Use an airtight container to store cooked sausages and keep them in the fridge. They should last up to 4 days.

When freezing sausages, use a plastic wrap before putting them in a ziplock, freezer-friendly bag. 

Label them with the date and use them within 2 months. 

Smoking Sausages In A Smoker 

Heat the smoker to 200F and as it’s heating up soak your wood chips.

Drain the water from the chips and place them in the designated tray. Put this in the smoker or directly over the charcoal. 

Next up comes the sausages. Place them on the rack in the smoker, or if you have prepared them on the rack outside of the smoker, put this in and leave the vent up a quarter. 
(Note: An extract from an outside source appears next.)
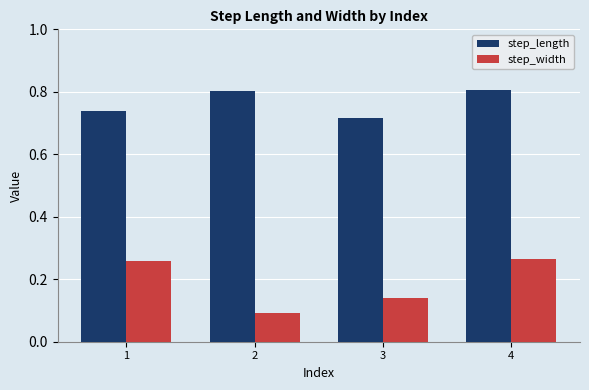

What is the maximum value shown in the chart?

0.8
Cook them for two hours, or until they get to 165 degrees F and you should be left with delicious, smoky sausages.

Smoking Sausages On A Pellet Grill

Pellet grills are a simple way of smoking sausages and work in a similar way to cooking ham. 

Be sure to cure your sausages first and bear in mind that they burn hotter than a lot of the alternative methods, and can create a more intense smoke. The temperature is easier to control so you should have no problem getting the sausages nice and smoky before reaching the internal temperature of 165 degrees F.

Conclusion

Whilst there is no such thing as a bad sausage to smoke, there are some that taste far better after a good smokin’.